__Prompt 1__
In the transfer rumour article, who was Murdoch's first editor at The Sun?
__Prompt 2__
Rewrite the transfer rumour article from "This was potentially" up to and including "created something bigger.", swapping "disastrous" for "damaging".

__Excerpted text__
##############################

The truth behind the transfer window rumour mill
Wednesday 16 January 2013 12:00
Once mere space-filler, the tabloid transfer story is now huge for players, fans and clubs alike. But who dances to whose tune? FourFourTwo asks the protagonists...
Rupert Murdoch had a problem. The year was 1969 and, having acquired a failing newspaper in The Sun and resolved to turn it tabloid, the Australian got the bad news: a limited number of suitable printing presses meant the first editions of each paper would have to be finished and en route to newsagents across the UK long before the final whistle of evening football matches had blown.
This was potentially disastrous news for a title targeting football fans as its core audience. Yet not only did Murdoch and his first editor, Larry Lamb, overcome it to create what would soon become Britain’s most popular paper, they inadvertently created something bigger.
Their solution was to fill the first edition, on pages which would be replaced by match reports later, with transfer gossip stories. “Eventually Murdoch got another printing press in the north so they could get the football in first time,” says a Fleet Street veteran. “Then people complained that they missed the transfer stories! So they got back in and have been getting in ever since.” A monster was born.
Told by key participants who prefer to remain anonymous for reasons which will become clear, here is the story of how the transfer rumour mill grinds up its heady swirl of information and disinformation – and how players, agents and clubs use it for their own ends…
The Agent I think part of the fascination with the transfer rumour mill is this: in football, you have so few chances to actually win anything. So seeing your club pursue and eventually complete a massive transfer is as near as some supporters will come to actually winning something.
The Tabloid Journalist The demand now is insatiable. When you look at the numbers of readers online, transfer stories come out on top for sport stories. Even a tenuous transfer story involving one of the big clubs can top the charts.
The Premier League Player How do they start? Let’s say I wanted a move…well, if you’re Premier League quality you can get one, but it isn’t as simple as going into the manager’s office and putting a letter on his desk.
The Chief Exec A written request is the worst thing for a player or an agent. Every contract has an annual loyalty bonus built in and even if a player is sold in the most acrimonious circumstances, as long as he didn’t hand in a transfer request the club has to pay that for the remainder of his contract. Players and agents don’t want to lose that so you end up doing this dance.

##############################

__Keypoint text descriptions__
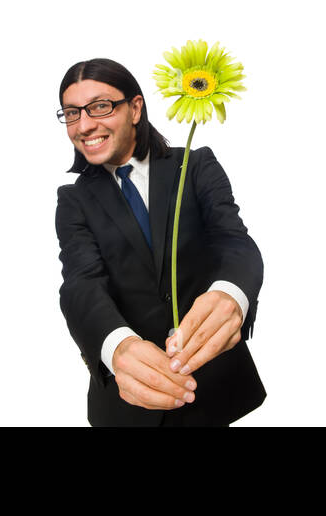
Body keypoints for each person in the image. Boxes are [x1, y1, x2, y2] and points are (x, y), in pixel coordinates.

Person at [54, 58, 265, 426]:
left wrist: (231, 293)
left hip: (216, 390)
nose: (84, 125)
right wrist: (116, 344)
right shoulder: (74, 200)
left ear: (135, 108)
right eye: (72, 113)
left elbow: (234, 242)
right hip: (129, 403)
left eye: (100, 106)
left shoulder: (195, 165)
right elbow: (81, 284)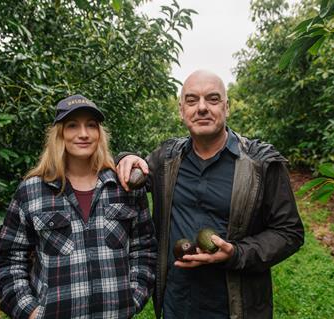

##############################

__Answer box 1__
Larry Lamb

__Answer box 2__
This was potentially damaging news for a title targeting football fans as its core audience. Yet not only did Murdoch and his first editor, Larry Lamb, overcome it to create what would soon become Britain’s most popular paper, they inadvertently created something bigger.